__Aim of the exercise__. Output all of the entries below precisely as written.

• • • • • • •

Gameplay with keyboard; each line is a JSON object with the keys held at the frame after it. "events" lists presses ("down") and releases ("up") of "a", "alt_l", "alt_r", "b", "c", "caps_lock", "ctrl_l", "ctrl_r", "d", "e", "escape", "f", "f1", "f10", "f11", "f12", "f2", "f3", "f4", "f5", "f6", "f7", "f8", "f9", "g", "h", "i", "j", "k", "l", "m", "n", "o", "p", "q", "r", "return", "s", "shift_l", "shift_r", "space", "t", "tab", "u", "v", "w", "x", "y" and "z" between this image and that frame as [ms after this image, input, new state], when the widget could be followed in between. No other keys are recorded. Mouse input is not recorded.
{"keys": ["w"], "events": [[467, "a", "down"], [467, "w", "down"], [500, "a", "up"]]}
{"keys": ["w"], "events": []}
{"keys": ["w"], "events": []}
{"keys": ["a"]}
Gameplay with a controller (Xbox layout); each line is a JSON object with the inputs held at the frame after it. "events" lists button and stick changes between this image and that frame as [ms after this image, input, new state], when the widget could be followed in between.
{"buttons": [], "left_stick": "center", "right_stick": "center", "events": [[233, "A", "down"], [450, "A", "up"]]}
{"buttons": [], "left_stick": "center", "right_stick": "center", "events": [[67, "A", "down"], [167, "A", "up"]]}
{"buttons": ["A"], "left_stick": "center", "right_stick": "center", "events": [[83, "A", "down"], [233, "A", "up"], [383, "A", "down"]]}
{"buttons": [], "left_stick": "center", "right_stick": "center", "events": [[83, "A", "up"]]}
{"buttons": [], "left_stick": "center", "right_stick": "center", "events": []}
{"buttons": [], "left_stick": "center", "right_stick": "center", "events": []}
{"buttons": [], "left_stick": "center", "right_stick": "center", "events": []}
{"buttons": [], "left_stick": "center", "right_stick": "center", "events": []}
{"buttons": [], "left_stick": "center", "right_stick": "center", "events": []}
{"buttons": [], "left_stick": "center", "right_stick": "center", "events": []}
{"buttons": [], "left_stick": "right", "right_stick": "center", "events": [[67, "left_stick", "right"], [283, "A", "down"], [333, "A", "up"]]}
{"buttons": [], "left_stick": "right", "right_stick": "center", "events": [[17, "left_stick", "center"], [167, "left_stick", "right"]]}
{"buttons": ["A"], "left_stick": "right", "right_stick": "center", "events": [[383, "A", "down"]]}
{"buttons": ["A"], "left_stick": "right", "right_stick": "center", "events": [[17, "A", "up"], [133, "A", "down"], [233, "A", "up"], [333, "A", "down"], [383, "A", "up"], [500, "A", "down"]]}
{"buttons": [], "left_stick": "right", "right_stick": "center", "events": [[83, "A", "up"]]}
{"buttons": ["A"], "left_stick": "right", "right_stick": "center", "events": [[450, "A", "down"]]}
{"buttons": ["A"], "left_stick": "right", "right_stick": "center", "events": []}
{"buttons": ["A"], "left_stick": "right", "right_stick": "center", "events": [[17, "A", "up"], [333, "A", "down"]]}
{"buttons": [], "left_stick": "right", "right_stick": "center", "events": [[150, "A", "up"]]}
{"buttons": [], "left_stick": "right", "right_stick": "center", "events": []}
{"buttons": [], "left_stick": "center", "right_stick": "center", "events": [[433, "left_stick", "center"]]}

• • • • • • •

__Response area__.
Gameplay with keyboard; each line is a JSON object with the keys held at the frame after it. "events" lists presses ("down") and releases ("up") of "a", "alt_l", "alt_r", "b", "c", "caps_lock", "ctrl_l", "ctrl_r", "d", "e", "escape", "f", "f1", "f10", "f11", "f12", "f2", "f3", "f4", "f5", "f6", "f7", "f8", "f9", "g", "h", "i", "j", "k", "l", "m", "n", "o", "p", "q", "r", "return", "s", "shift_l", "shift_r", "space", "t", "tab", "u", "v", "w", "x", "y" and "z" between this image and that frame as [ms after this image, input, new state], when the widget could be followed in between. No other keys are recorded. Mouse input is not recorded.
{"keys": ["w"], "events": [[467, "a", "down"], [467, "w", "down"], [500, "a", "up"]]}
{"keys": ["w"], "events": []}
{"keys": ["w"], "events": []}
{"keys": ["a"]}
Gameplay with a controller (Xbox layout); each line is a JSON object with the inputs held at the frame after it. "events" lists button and stick changes between this image and that frame as [ms after this image, input, new state], when the widget could be followed in between.
{"buttons": [], "left_stick": "center", "right_stick": "center", "events": [[233, "A", "down"], [450, "A", "up"]]}
{"buttons": [], "left_stick": "center", "right_stick": "center", "events": [[67, "A", "down"], [167, "A", "up"]]}
{"buttons": ["A"], "left_stick": "center", "right_stick": "center", "events": [[83, "A", "down"], [233, "A", "up"], [383, "A", "down"]]}
{"buttons": [], "left_stick": "center", "right_stick": "center", "events": [[83, "A", "up"]]}
{"buttons": [], "left_stick": "center", "right_stick": "center", "events": []}
{"buttons": [], "left_stick": "center", "right_stick": "center", "events": []}
{"buttons": [], "left_stick": "center", "right_stick": "center", "events": []}
{"buttons": [], "left_stick": "center", "right_stick": "center", "events": []}
{"buttons": [], "left_stick": "center", "right_stick": "center", "events": []}
{"buttons": [], "left_stick": "center", "right_stick": "center", "events": []}
{"buttons": [], "left_stick": "right", "right_stick": "center", "events": [[67, "left_stick", "right"], [283, "A", "down"], [333, "A", "up"]]}
{"buttons": [], "left_stick": "right", "right_stick": "center", "events": [[17, "left_stick", "center"], [167, "left_stick", "right"]]}
{"buttons": ["A"], "left_stick": "right", "right_stick": "center", "events": [[383, "A", "down"]]}
{"buttons": ["A"], "left_stick": "right", "right_stick": "center", "events": [[17, "A", "up"], [133, "A", "down"], [233, "A", "up"], [333, "A", "down"], [383, "A", "up"], [500, "A", "down"]]}
{"buttons": [], "left_stick": "right", "right_stick": "center", "events": [[83, "A", "up"]]}
{"buttons": ["A"], "left_stick": "right", "right_stick": "center", "events": [[450, "A", "down"]]}
{"buttons": ["A"], "left_stick": "right", "right_stick": "center", "events": []}
{"buttons": ["A"], "left_stick": "right", "right_stick": "center", "events": [[17, "A", "up"], [333, "A", "down"]]}
{"buttons": [], "left_stick": "right", "right_stick": "center", "events": [[150, "A", "up"]]}
{"buttons": [], "left_stick": "right", "right_stick": "center", "events": []}
{"buttons": [], "left_stick": "center", "right_stick": "center", "events": [[433, "left_stick", "center"]]}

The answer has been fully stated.